No matter how much we'd like it to be otherwise, capital cannot be created out of thin air. Capital goods don't come into being by clicking our ruby slippers together and chanting "There's no place like D.C. There's no place like D.C." No, capital must be accumulated through the allocation of real savings. Government loans and subsidies to small businesses merely give them the ability to bid the ownership of such goods away from their most highly valued use. It does not add to the capital stock, it merely redistributes the existing capital stock. We should never assume that investments made possible only due to government subsidies will wisely use the capital invested.
A case in point is the story of how the lives of inhabitants of a small Iowa town were forever made more dismal due to our friends at the Small Business Administration who were there to help. Many years ago this town had a lively doughnut shop that was one of the townspeople's favorite meeting places and served the best glazed fried cinnamon rolls on the planet.

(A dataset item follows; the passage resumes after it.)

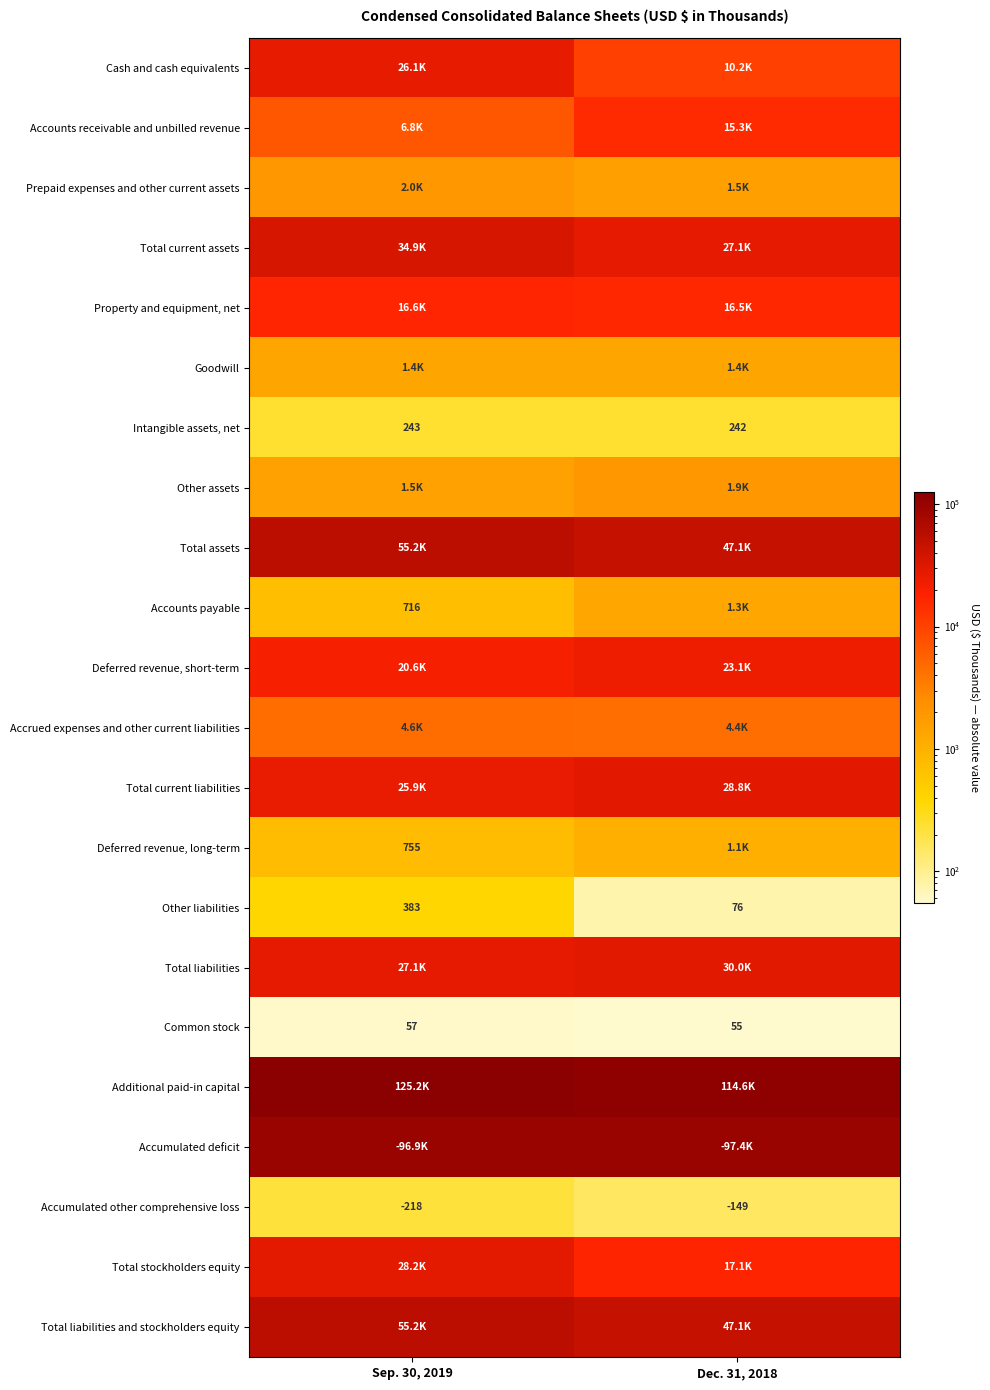

Read the Common stock value at Dec. 31, 2018.

55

The firm maintained a profit because in addition to the retail shop it also daily serviced a very large account at the town's largest employer.
One day a businessman who owned a doughnut shop somewhere else received an SBA grant to also operate a wholesale doughnut bakery in town. Because of the grant, he was able to underbid the established firm for the account at the large employer. He won the bid and the other doughnut maker had to close up shop. A couple of years later the SBA grant to the second doughnut maker ran out and he was not able to profitably operate either. He had to shut down and the little town in Iowa was left with only holes where the doughnuts used to be. The moral of this true story is that whenever government intervenes with commercial subsidies, resources are misallocated from the point of view of society. Scarce land, labor, and capital goods were used less efficiently than they would have been without the intervention, and the community was left worse than before the government stepped in to support commercial activity.